══ Data supplied ══

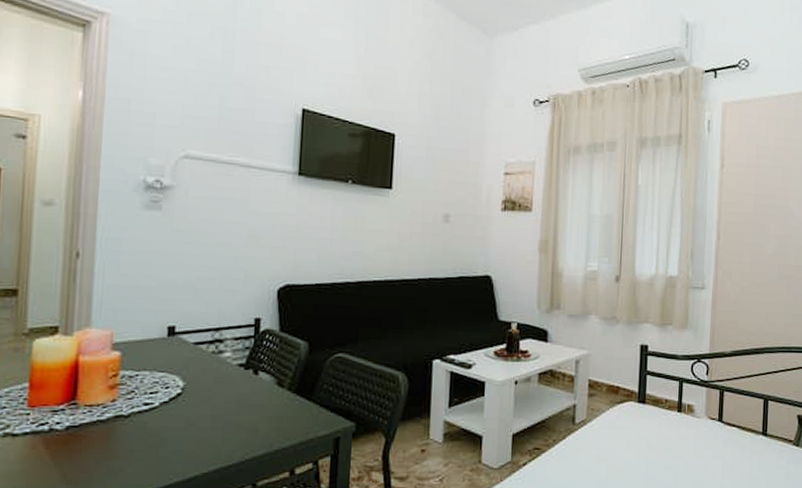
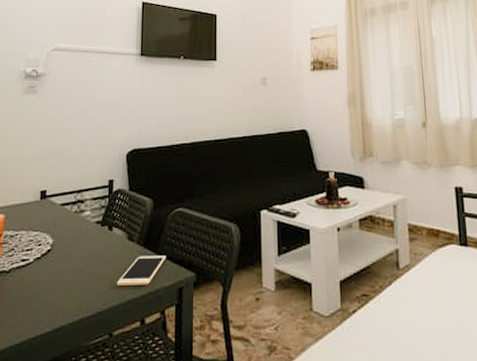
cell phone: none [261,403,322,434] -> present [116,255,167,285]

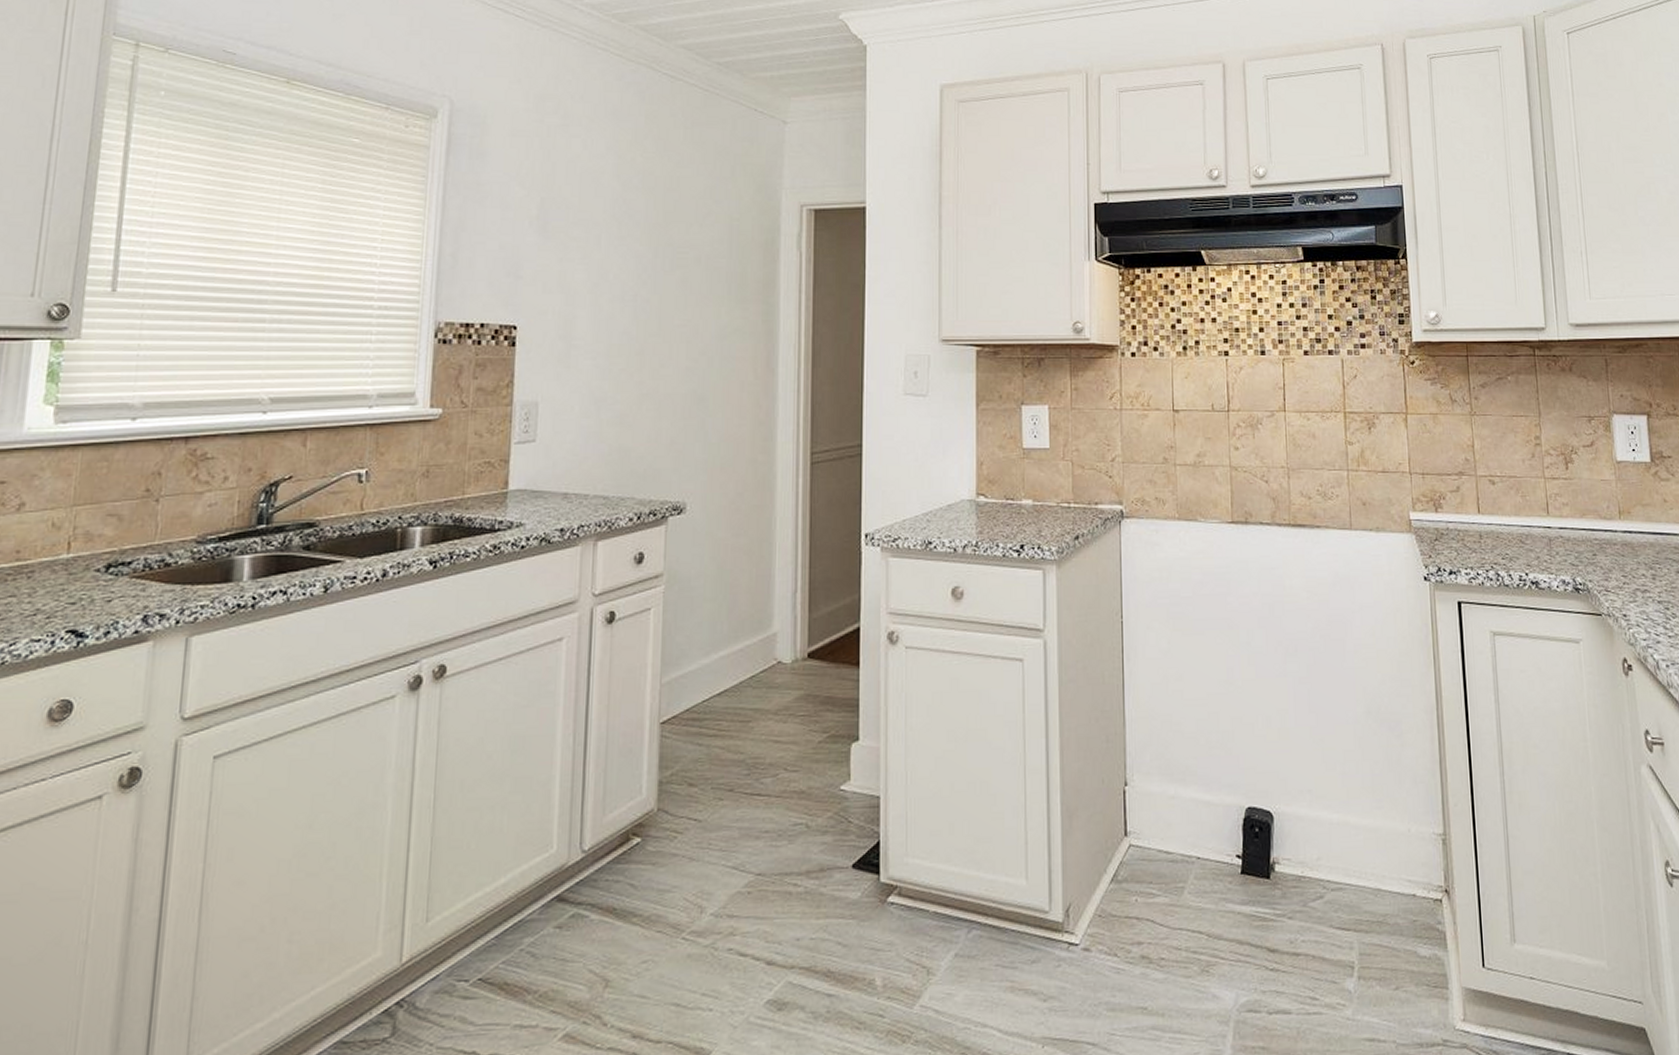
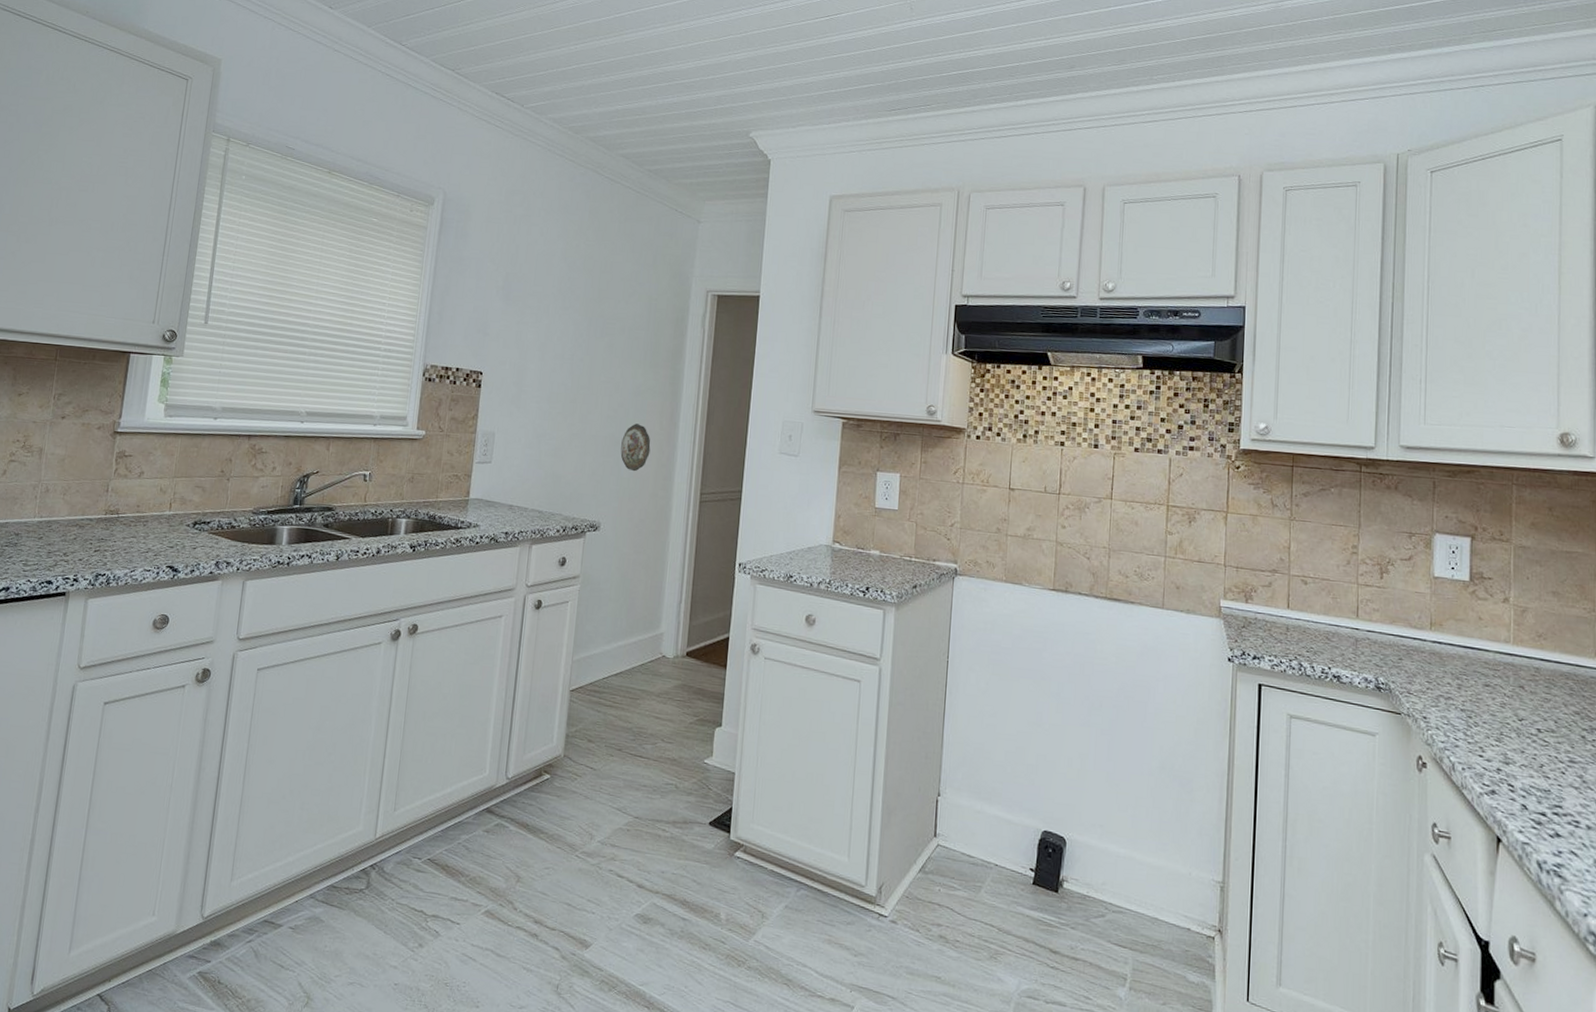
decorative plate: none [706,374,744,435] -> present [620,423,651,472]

═══
══ Data supplied ══

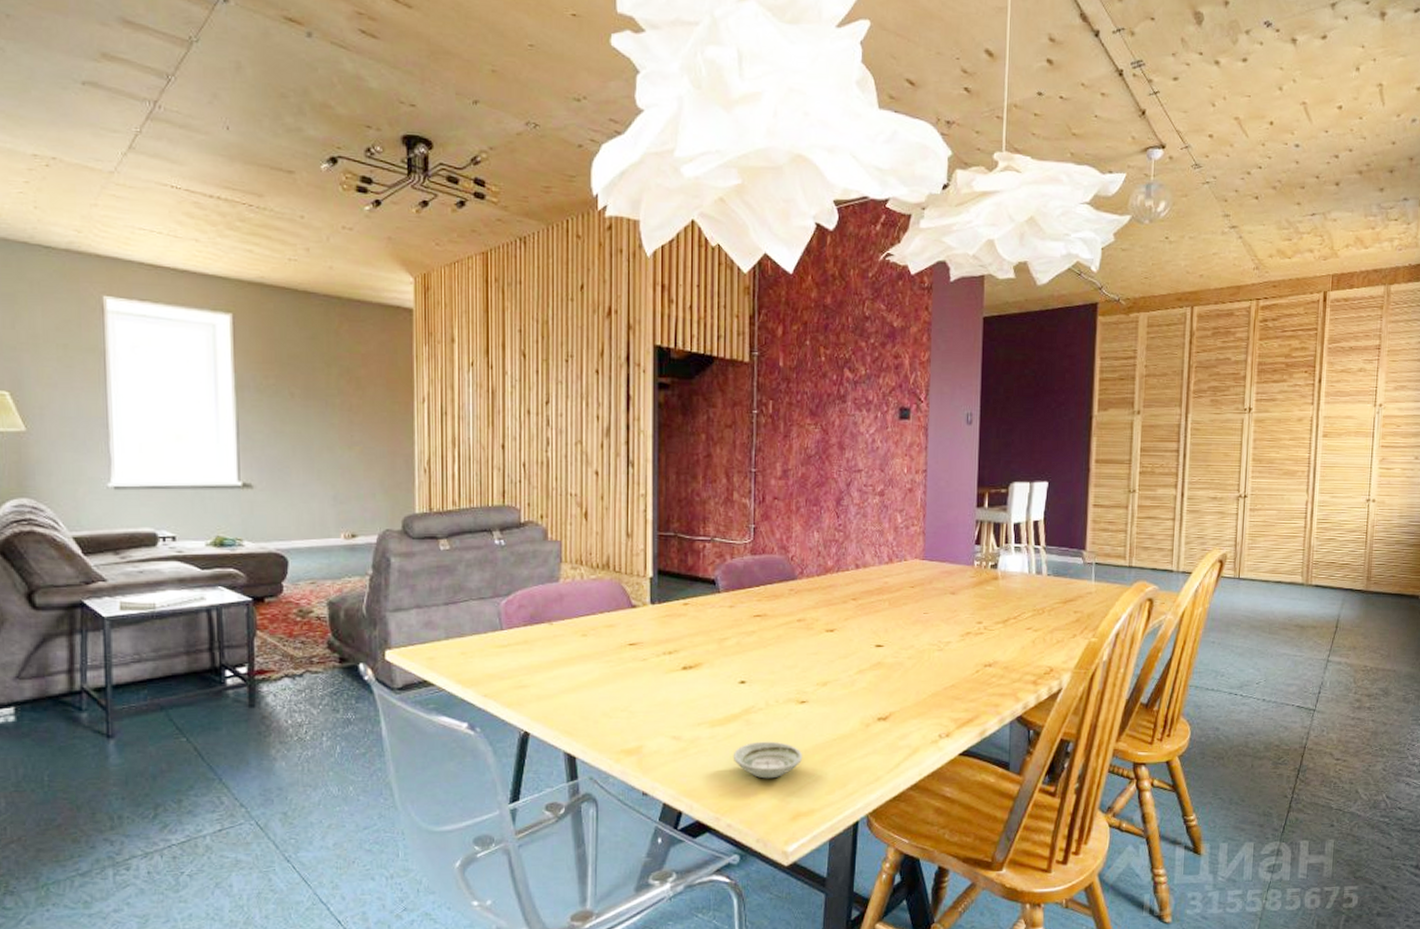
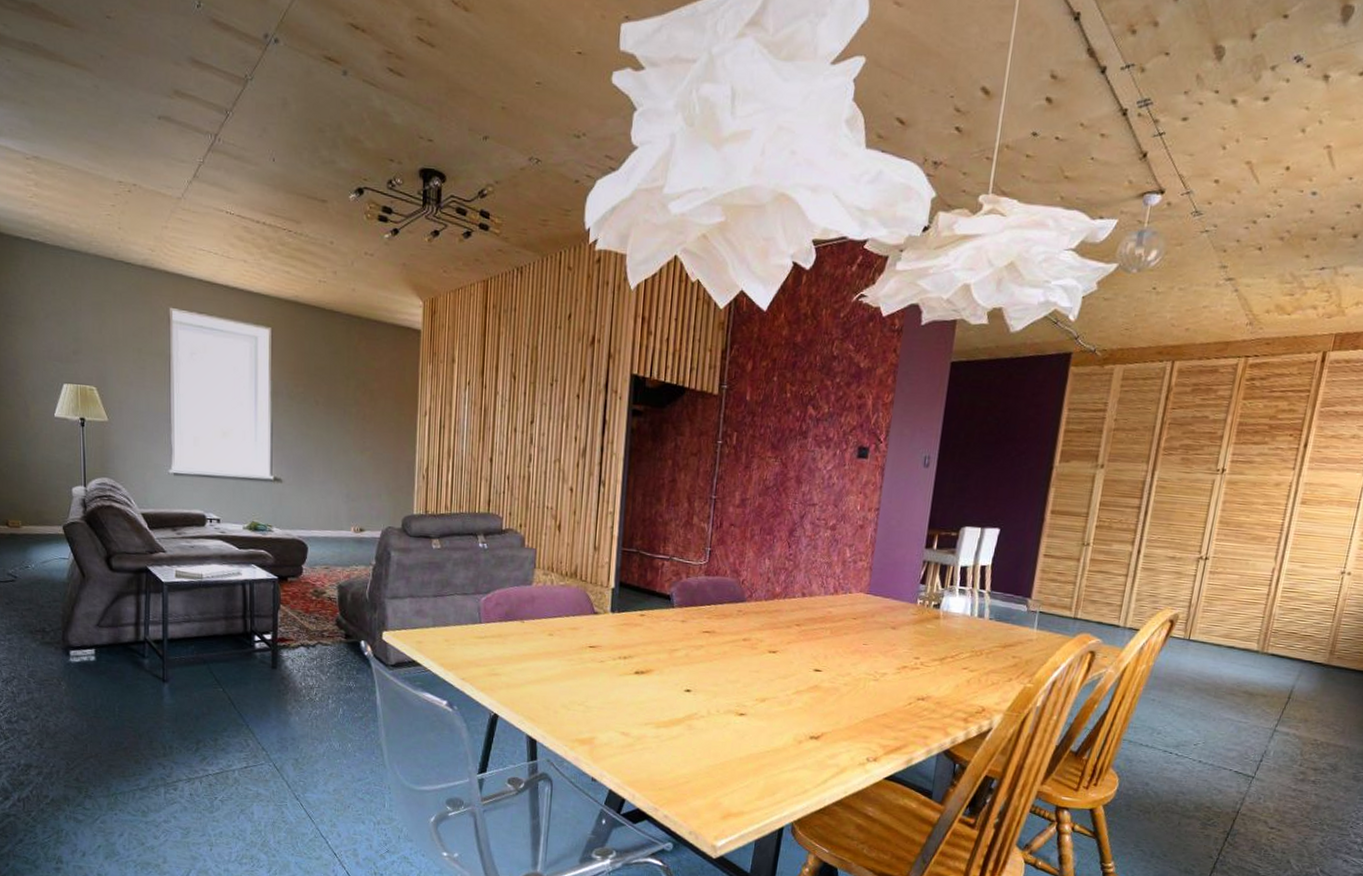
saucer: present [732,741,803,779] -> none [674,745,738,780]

═══

Using the entries above, transcribe exactly from the line that has "cell phone: none" through the line that has "decorative plate: none". Pictures are dropped.

cell phone: none [261,403,322,434] -> present [116,255,167,285]

decorative plate: none [706,374,744,435] -> present [620,423,651,472]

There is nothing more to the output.